Best Scripting Language for Embedded Work?

Christian Gollwitzer auriocus at gmx.de
Fri Jul 12 02:52:27 EDT 2013


Hi David,

Am 12.07.13 03:18, schrieb David T. Ashley:
> On Wed, 10 Jul 2013 09:03:54 +0200, Christian Gollwitzer
> <auriocus at gmx.de> wrote:
 >
>> Robert's answer made me hesitate - what exactly is your platform? Are
>> you writing the scripts for the embedded platform, or for Windows, or
>> does the embedded controller run Windows RT or something like this?
>
> Writing the scripts to run on Windows 7, but the scripts assist in
> building the software for an embedded system.  Because the embedded
> system may be safety-related, it makes sense to be careful about how
> the script interpreter is versioned, and a single monolithic
> executable makes this easier.

I see. In your situation, I'd also keep the sources to the interpreter 
in your backup. Who knows if you might need them to get it running on 
some future Windows system.

>>
>> Python has similar capabilities, look for pyinstaller or py2exe.
>
> Sorry, I miscommunicated.  I don't need to embed the script in the
> .EXE.  I just want the interpreter to be a single .EXE, so it is
> easier to ensure that every software developer has the same version of
> the interpreter or that we are using the correct earlier version if an
> older product needs to rebuilt in the future.

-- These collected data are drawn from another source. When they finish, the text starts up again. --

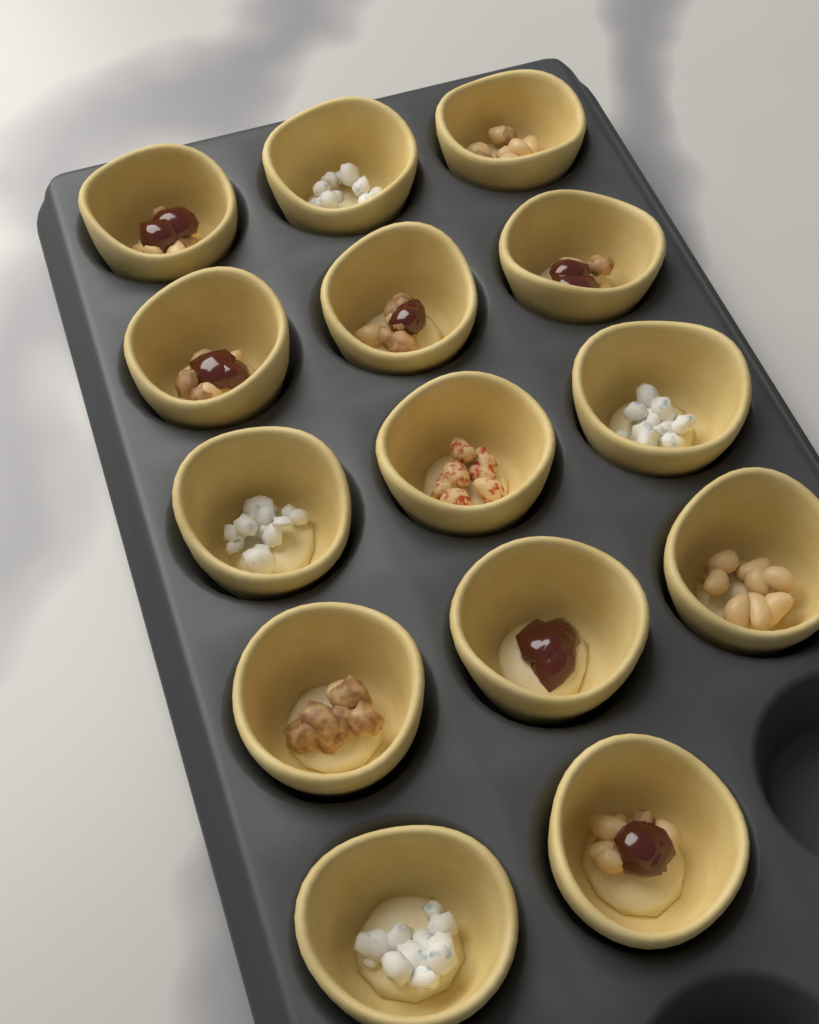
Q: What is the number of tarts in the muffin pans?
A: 14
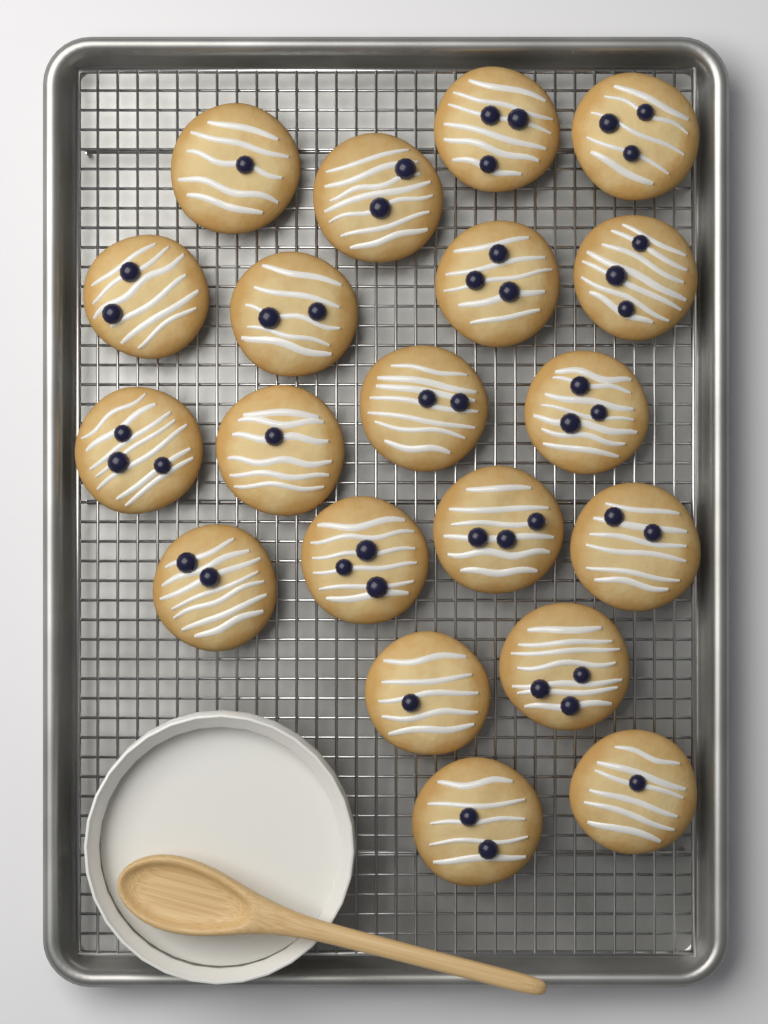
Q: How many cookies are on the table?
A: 20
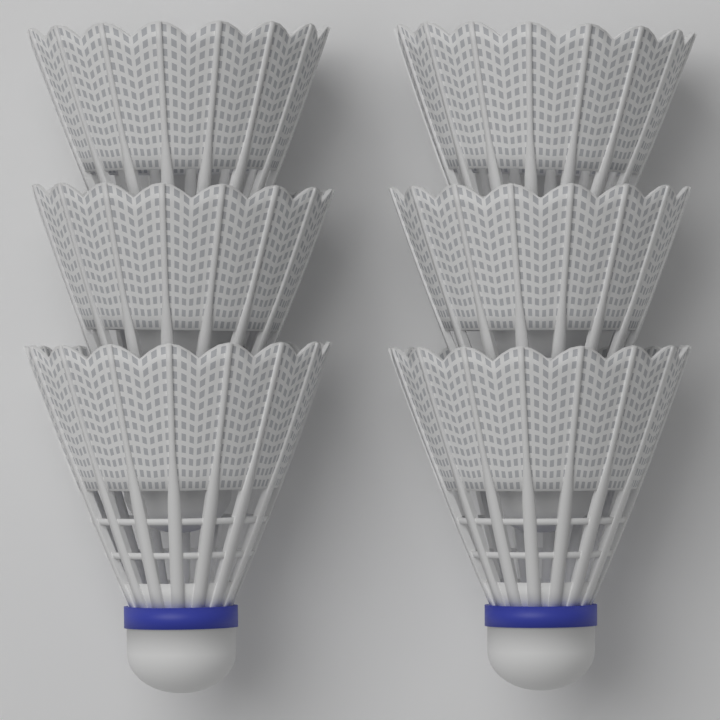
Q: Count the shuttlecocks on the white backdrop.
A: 6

I understand. But nothing prevents you to wrap a simple script loader 
main script; something like

	execfile(argv[1])

would do it in Python. pyinstaller has a single-file wrapping mode, 
where you get the analogue of a starpack in Tcl.

But I still think Tcl/Tk is a much better fit. For one thing, 
pyinstaller makes huge executables. I did this on Linux to wrap a 
program with matplotlib and Tkinter; I ended up with ~100MB in size. 
That's because pyinstaller pulled in a lot of system libraries, among 
them QT, wxWidgets etc. Without them, the program did not run despite it 
used only Tkinter. In contrast, a starpack wish with just Tcl&Tk is 
around 2MB in size.

Second, Tcl/Tk is much nicer to use interactively. Consider an 
interactive environment, which woud not include the "ls" command. In 
Tcl, you can define

	proc ls {args} {
		if {[length $args] == 0} { set args * }
		puts [join [glob -nocomplain {*}$args] \n]
	}

and then, the following commands all work as expected

	ls
	ls *.jpg
	ls *.txt *.jpg

The analogue in Python would look like this

	import glob
	def ls(*args):
		for pat in args if len(args)>0 else ('*'):
			print '\n'.join(glob.glob(pat))

but using it is ugly and inconvenient compared to the shellish way in Tcl:

	ls()
	ls('*.txt')
	ls('*.jpg', '*.txt')

Of course this is a contrived example, because all interactive 
environments already provide ls. But I usually extend my Tcl with 
similar commands and then just use tkcon to enter them on-the-fly.

I also think that for your use case, you will not need to write C 
extensions. A standard starpack gives you many things out of the box, 
like looking into ZIP files. Even creating them is just two pages of 
code. I would suggest that you put together a couple of packages, put 
them in a lib/ folder, have your main.tcl something like

lappend auto_path [file join [file dirname [info script]] lib]
package require tkcon
tkcon show

and bake that together using sdx into a starpack. Then you have a single 
interpreter, with an interactive console, and you can extend this by Tcl 
modules and still have a single executable.

For example, you can get some inspiration from kbs.tcl, which contains a 
rather complete make system. It usually builds tclkits, but you can rip 
the build system off and write your own dependencies with it. Make a 
package out of it, and then your scripts would just package require 
make, to get things done which are best describe by a dependency graph.